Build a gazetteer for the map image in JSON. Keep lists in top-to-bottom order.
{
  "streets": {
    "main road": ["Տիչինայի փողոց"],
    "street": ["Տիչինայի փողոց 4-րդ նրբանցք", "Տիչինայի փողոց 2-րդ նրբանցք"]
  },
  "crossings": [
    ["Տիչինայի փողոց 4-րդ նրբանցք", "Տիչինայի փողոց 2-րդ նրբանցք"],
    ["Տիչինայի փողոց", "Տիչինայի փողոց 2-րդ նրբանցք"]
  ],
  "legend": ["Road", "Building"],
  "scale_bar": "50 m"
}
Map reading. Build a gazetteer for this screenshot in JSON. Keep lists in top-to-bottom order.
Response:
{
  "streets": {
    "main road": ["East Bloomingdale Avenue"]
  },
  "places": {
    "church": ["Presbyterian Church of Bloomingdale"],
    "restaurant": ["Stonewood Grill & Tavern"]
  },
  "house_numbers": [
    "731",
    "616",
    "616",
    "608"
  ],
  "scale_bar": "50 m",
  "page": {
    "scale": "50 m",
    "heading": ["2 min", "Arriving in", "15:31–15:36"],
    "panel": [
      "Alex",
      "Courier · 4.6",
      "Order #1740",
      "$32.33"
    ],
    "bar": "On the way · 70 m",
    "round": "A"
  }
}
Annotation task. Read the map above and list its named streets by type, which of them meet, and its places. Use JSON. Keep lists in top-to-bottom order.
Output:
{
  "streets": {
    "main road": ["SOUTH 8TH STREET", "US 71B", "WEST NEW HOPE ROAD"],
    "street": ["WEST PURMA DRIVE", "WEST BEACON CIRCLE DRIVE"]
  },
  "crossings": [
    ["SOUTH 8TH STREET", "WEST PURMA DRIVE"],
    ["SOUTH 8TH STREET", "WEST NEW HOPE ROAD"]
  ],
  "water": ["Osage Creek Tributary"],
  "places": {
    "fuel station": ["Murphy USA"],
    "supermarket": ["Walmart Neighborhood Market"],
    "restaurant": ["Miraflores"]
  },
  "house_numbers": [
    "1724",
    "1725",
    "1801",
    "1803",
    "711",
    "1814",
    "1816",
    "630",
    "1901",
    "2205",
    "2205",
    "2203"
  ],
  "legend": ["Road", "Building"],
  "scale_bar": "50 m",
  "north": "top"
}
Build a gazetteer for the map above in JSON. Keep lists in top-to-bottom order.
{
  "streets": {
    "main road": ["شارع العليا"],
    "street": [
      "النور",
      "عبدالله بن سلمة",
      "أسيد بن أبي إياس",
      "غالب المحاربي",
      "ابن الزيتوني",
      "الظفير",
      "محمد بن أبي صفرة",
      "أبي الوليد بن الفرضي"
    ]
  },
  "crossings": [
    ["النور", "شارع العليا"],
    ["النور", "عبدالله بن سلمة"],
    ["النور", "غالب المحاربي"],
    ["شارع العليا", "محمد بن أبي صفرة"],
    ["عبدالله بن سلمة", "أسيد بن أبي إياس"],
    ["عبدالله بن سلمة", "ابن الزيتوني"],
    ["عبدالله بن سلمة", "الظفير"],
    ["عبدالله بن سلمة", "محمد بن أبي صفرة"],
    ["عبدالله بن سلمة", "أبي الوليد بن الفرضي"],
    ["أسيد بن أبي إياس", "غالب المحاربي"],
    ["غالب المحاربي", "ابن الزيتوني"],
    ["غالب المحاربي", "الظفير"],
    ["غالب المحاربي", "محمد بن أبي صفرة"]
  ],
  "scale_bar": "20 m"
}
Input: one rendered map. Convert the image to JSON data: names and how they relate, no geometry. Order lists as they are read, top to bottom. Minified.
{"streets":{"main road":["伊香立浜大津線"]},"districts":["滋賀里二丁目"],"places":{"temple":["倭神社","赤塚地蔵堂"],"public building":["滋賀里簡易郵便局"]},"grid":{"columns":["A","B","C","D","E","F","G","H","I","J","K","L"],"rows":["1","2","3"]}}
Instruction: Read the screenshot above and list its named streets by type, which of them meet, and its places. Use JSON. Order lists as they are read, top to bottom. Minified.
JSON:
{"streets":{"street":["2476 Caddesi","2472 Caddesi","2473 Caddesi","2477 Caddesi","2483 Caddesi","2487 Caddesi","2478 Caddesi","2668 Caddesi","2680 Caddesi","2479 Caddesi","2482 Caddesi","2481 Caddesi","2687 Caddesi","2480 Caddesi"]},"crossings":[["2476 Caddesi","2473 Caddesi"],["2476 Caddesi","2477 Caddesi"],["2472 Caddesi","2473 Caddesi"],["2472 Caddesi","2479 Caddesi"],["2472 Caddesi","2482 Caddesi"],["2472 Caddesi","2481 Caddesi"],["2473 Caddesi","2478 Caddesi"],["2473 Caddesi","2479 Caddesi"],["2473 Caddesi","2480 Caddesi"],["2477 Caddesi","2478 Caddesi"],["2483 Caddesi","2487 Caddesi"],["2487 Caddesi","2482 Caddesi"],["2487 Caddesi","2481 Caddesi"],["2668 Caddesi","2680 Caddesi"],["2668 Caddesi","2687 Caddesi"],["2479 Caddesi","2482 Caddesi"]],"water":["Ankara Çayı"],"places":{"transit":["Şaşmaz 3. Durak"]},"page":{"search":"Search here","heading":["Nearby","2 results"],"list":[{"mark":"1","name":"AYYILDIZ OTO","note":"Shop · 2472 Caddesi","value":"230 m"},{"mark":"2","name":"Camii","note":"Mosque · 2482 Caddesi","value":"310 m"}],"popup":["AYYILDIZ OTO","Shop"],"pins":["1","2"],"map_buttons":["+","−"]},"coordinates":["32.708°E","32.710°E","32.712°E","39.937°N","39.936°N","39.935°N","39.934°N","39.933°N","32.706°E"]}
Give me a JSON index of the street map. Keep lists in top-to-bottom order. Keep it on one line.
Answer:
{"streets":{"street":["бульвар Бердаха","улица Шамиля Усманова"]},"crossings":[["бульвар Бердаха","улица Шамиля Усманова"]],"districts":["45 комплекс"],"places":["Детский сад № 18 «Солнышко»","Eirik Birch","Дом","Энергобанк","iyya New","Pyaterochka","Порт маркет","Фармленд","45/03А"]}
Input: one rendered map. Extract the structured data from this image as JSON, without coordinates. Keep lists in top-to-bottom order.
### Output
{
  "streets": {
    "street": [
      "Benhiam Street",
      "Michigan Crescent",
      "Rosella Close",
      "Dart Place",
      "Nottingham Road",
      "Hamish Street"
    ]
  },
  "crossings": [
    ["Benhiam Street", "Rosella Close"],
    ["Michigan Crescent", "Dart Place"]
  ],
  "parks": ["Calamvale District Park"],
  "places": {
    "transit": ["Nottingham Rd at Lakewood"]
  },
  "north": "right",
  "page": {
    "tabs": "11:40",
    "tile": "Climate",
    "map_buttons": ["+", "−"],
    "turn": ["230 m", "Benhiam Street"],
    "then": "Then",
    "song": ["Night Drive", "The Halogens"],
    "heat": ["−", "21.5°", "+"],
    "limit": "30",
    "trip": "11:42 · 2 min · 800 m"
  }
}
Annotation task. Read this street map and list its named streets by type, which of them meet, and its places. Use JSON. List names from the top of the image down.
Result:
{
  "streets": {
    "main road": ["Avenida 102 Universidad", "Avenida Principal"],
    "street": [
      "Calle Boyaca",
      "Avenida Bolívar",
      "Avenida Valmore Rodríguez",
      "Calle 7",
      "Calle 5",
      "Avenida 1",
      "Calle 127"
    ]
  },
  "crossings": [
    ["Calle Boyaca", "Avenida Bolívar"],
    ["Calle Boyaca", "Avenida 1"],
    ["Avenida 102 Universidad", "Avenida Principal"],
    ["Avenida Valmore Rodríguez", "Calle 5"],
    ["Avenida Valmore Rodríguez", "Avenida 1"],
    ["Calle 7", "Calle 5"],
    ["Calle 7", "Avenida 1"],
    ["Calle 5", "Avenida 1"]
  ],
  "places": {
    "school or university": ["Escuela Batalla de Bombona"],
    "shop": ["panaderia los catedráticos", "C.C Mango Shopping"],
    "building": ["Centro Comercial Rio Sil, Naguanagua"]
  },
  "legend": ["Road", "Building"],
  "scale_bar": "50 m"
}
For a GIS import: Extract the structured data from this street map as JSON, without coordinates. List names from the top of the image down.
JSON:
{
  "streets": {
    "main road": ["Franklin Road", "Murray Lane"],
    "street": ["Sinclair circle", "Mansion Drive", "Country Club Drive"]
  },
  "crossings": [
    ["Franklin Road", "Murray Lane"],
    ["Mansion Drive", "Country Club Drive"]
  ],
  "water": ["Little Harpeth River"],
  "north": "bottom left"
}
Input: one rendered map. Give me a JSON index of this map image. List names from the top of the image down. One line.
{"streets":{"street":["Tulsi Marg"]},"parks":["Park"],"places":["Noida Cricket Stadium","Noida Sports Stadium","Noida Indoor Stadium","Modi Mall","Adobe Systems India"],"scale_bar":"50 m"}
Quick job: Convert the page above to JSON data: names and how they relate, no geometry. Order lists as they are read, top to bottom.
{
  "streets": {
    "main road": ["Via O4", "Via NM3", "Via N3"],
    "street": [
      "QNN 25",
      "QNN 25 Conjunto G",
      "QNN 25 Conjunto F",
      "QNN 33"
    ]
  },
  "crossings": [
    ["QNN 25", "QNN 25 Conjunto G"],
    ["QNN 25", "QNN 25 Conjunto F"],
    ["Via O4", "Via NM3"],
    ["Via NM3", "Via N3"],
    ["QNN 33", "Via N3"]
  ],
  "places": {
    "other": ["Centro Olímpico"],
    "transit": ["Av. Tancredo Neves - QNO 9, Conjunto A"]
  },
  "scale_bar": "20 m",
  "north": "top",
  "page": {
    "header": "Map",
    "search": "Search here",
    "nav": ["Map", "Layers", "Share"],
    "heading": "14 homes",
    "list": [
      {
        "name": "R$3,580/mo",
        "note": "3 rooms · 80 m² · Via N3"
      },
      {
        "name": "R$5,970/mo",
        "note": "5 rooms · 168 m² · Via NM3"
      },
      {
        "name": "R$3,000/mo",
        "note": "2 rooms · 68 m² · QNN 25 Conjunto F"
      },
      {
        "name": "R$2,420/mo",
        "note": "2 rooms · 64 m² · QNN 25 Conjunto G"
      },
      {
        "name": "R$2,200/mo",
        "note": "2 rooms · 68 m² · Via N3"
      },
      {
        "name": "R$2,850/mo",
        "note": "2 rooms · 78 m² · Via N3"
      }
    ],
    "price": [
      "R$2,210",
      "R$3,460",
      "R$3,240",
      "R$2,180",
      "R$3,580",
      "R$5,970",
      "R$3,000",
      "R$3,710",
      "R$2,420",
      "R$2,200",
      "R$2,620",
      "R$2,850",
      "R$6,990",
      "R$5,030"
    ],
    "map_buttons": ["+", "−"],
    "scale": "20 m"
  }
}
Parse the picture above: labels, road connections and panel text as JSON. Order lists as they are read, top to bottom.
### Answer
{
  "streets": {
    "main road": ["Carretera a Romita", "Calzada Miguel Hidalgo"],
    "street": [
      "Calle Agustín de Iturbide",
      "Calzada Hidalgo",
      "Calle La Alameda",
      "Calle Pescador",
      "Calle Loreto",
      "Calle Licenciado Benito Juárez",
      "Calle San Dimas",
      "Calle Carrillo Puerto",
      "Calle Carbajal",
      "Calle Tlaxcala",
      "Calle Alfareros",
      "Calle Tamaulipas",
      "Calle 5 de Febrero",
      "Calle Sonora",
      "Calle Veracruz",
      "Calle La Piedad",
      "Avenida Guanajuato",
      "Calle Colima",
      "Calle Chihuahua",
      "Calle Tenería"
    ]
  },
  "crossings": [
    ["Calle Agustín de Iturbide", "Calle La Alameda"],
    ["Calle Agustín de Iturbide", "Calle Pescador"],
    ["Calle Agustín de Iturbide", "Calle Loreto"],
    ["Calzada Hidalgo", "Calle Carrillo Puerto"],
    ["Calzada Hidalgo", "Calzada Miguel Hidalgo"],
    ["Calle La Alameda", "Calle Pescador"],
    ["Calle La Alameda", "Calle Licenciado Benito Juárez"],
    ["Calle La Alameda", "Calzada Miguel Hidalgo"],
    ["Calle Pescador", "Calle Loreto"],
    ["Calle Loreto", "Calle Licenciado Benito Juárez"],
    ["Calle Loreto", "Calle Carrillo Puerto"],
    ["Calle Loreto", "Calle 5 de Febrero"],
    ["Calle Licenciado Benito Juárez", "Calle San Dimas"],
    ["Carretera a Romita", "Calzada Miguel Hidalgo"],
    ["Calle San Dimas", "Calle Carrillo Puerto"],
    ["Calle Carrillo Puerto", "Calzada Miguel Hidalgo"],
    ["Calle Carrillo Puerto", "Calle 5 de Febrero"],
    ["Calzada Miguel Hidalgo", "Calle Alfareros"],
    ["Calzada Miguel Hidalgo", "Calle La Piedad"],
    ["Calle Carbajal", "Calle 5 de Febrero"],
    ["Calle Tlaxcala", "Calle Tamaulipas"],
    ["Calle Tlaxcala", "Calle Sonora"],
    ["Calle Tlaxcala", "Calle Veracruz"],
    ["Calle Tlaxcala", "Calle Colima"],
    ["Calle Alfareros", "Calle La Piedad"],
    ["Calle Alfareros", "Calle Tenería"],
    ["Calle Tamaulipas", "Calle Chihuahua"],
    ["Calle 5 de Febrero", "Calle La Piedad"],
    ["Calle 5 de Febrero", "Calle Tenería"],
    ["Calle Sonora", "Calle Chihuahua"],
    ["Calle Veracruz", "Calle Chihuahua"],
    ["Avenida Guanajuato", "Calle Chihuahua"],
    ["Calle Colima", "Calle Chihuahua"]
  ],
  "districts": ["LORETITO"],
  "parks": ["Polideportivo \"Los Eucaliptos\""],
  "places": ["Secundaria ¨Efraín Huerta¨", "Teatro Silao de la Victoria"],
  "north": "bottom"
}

## [Work order]
Those lines above that contain the string "Murray" should be returned.

## [Completed exercise]
    "main road": ["Franklin Road", "Murray Lane"],
    ["Franklin Road", "Murray Lane"],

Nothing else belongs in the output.